Saturday I get to play in front of a bunch of strangers. Uh oh. I didn't really anticipate checking off the "play in front of people" goal from the list so early, nor in this way, but it's probably good practice. The whole "wait until I'm amazing and blow everyone's mind" level I was going to try and achieve first is likely a looooong way off.
It's a short piece I'm doing, no more than a minute long, and I can play it in my sleep. That's not to say I've mastered it, but I've practiced extensively and know all of it's subtleties and texture by heart. Despite that, I'm still anticipating disaster. Every so often when I'm playing it in front of someone, I start thinking about what I'm doing instead of just doing, and that's when things go south. I do best when I can sort of unfocus my mind and take it all in as a whole, with all the nuances and pieces working quietly and smoothly in the background, out of sight and out of mind, like when you're drawing still-life and you unfocus your vision to zone in on the primitive shapes that make up your subject. My brain isn't being overwhelmed by counting beats and remembering legatos and that I need to alternate between mezzo piano and mezzo forte, etc. My body just knows what to do, and does it.

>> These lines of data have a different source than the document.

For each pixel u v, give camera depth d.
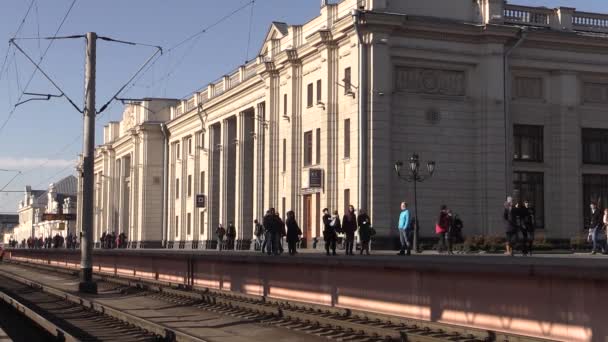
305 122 43.81
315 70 42.72
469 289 12.20
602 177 41.91
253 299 19.95
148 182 74.69
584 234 41.03
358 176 37.50
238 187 55.16
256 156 51.34
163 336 13.72
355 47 38.09
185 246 67.69
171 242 71.50
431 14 38.94
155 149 74.94
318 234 41.41
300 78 44.53
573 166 41.00
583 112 41.59
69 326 16.05
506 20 40.53
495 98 39.19
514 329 11.14
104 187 95.62
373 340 12.78
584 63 41.47
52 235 123.88
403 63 38.34
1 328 15.36
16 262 62.88
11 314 19.59
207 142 62.53
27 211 153.88
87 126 25.19
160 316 18.08
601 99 42.19
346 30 38.69
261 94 50.84
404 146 38.25
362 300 15.50
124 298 24.09
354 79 38.22
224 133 58.75
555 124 41.09
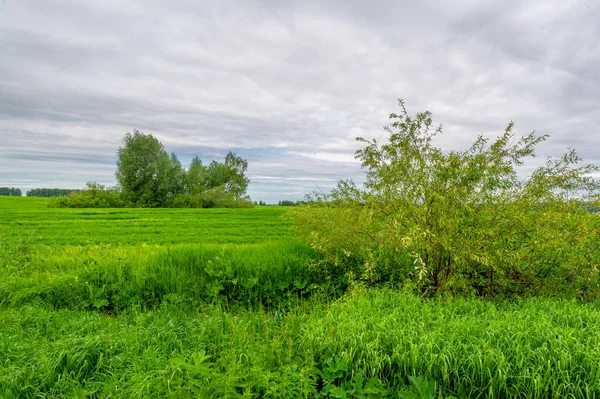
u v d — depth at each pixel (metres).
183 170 66.56
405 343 4.14
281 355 4.25
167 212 38.12
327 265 8.66
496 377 3.63
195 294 7.86
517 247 6.52
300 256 9.25
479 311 5.40
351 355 4.02
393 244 6.84
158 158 61.00
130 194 58.84
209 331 5.20
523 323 4.41
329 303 6.89
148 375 3.82
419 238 6.13
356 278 8.02
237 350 4.36
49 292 7.59
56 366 4.14
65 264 9.46
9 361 4.17
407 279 6.77
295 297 8.09
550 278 6.59
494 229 6.28
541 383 3.46
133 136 60.78
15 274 8.53
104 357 4.45
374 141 7.29
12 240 13.37
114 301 7.64
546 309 5.28
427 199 6.50
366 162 7.43
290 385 3.58
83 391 3.57
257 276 8.20
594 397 3.32
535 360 3.74
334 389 3.57
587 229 6.12
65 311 6.59
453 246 6.33
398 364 3.96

Here's to hoping I don't have - as my friend Ashby calls them - a "Classic Nick" moment where I'm involved in a ridiculously extensive and convoluted event that causes me extreme levels of embarrassment. Thankfully I feel like I've always been pretty good at keeping a song going even when I screw up, thanks to my first guitar teacher drilling the importance of that skill into my head so many years ago. It's possible I'm not actually good at it and just think I am, but what I don't know won't kill me.